中国は、半導体産業を強化すべく、既に技術を持っている海外企業を買収しようとしてきた。だが、特に米国で、そうした動きに対する警戒が強まる中、中国は海外企業の買収から、国内で全てまかなうという方向にシフトし始めているようだ。
世界半導体業界の“M&Aラッシュ”からつまはじきにされた中国は、その代わりに活気のあるエコシステムを独自に構築することを目指し始めた。この場合、エコシステムとは、設計、製造、材料、装置を含め、全てを国産でまかなうサプライチェーンのことを指す。
中国は、全てを自国で行えるほど大きい規模の市場があると自負しており、主要な半導体製造国になろうと果敢に挑んでいるようだ。とはいえ、同国の半導体の輸出入額の差は広がり続けている。国内半導体産業の急速な成長にもかかわらず、2017年の中国の半導体輸入額は2600億米ドルで、輸出額はわずか670億米ドルにとどまった。輸出入額の差は2016年の1660億米ドルから1930億米ドルに膨れ上がった。
Credit SuisseのバイスプレジデントであるRandy Abrams氏は、2018年3月14日から16日まで中国・上海で開催された展示会「SEMICON China」で、中国国内の半導体産業がいくらかの勢いを増していることを示すレポートを発表した。
SEMICON Chinaで行われた発表の多くは、高成長市場の創出を目指した、中国のエコシステムとより広範なグローバルコミュニティー内の協業について取り上げたものだった。中国にかけられた政治的圧力によって、今後は中国によるグローバルレベルでの大規模なM&AやIP(Intellectual Property)の買収は少なくなっていくとみられる。

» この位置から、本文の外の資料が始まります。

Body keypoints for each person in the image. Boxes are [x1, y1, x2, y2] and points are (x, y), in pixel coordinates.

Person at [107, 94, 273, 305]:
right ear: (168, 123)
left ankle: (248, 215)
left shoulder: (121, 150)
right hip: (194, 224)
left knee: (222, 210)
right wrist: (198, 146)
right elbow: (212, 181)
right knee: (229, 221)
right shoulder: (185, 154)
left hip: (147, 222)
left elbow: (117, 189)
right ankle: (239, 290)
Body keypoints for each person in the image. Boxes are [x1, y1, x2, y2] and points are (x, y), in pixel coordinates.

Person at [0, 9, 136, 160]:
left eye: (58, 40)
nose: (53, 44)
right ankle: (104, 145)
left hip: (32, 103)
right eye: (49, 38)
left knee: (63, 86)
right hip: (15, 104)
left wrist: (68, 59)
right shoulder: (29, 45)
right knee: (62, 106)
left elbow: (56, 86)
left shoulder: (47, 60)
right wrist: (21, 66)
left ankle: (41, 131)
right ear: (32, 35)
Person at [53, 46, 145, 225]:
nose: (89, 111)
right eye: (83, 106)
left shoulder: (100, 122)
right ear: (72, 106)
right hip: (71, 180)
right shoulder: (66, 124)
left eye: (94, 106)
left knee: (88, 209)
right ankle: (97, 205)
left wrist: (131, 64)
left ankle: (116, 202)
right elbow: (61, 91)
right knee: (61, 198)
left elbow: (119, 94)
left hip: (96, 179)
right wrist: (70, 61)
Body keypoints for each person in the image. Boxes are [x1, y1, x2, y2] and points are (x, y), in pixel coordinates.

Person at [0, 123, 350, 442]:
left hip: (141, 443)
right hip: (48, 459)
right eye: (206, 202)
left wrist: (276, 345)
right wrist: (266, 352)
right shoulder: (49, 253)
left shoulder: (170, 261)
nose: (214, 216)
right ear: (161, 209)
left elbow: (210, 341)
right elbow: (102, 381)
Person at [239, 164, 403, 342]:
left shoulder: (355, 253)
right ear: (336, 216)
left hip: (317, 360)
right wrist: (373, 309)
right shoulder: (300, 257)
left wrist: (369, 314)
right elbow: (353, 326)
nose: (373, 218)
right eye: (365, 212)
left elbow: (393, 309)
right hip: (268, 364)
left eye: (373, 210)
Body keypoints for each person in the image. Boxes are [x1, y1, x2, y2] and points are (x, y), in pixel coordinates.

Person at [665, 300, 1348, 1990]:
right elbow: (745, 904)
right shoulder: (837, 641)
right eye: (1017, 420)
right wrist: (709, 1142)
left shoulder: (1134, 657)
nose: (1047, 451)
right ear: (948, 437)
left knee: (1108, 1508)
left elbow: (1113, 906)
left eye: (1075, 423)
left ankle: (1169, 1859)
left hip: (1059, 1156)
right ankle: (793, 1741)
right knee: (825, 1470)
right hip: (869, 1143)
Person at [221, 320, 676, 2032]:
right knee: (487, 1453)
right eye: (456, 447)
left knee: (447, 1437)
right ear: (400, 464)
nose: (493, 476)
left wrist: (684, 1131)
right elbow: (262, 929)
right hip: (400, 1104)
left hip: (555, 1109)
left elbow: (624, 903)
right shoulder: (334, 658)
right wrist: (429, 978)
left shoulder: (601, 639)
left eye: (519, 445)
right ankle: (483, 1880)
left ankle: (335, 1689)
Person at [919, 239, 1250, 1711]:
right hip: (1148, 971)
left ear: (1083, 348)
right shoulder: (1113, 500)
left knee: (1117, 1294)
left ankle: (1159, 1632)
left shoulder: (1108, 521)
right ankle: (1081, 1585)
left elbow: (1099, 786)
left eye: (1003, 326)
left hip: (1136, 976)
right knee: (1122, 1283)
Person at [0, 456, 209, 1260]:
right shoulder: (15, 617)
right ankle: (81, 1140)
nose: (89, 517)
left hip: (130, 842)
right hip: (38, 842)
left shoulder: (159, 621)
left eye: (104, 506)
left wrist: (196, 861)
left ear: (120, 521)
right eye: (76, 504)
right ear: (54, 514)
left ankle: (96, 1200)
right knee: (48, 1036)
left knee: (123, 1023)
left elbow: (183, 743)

だが、Credit Suisseによると、中国はそのような圧力に屈することなく、ターゲットを小規模な企業や無名のジョイントベンチャーにシフトしながら、企業やIPの買収を推進していくことが見込まれるという。
Mentor GraphicsのCEO(最高経営責任者)であるWalden Rhines氏は、SEMICON Chinaで行った講演の中で、半導体業界の再編という考え方を否定し、中国の新興企業が情勢を作り変えているとの見方を示した。Rhines氏以外にも、同イベントには半導体サプライチェーンの多国籍企業のトップエグゼクティブたちが登壇したが、いずれも、中国が多数の製造施設を国中で建設していることが、極めて大きなビジネス機会をもたらすという見方を示していた。
中国は、ファーストラウンドとして、投資総額の86%に相当する1380億元(約2.3兆円)を、国家IC投資ファンドに投入している。Credit Suisseによると、セカンドラウンドでは、それよりも多額の1500億元を投資する計画を進めているという。中国は、地元のサプライヤーを設立することと、外資系企業に中国国内での製造と地元企業とのジョイントベンチャーの設立を促すことで、引き続き輸入代替に注力している。
中国にはIPが足りないが、中国政府がバックアップする企業が現在、3つの新しいメモリ製造工場建設を進めている。これらの工場は2018年内にも稼働を開始する予定だ。Fujian Jinhua Integrated Circuit(JHICC)とInnotron Memoryは、DRAMの製造を開始する予定となっていて、Yangtze Memory Technologies(YMTC)は、3D(3次元) NANDフラッシュメモリの製造を開始する予定だという。
YMTCは、32層のNANDフラッシュのサンプル出荷を開始しており、JHICCとInnotron Memoryは、22nmプロセスを適用したDRAMの開発を進めている。Credit Suisseが半導体製造装置メーカーを取材したところによれば、JHICCは歩留まりを向上させているようだ。JHICCの22nm DRAMは、Micron Technologyの20nm DRAMに近いという。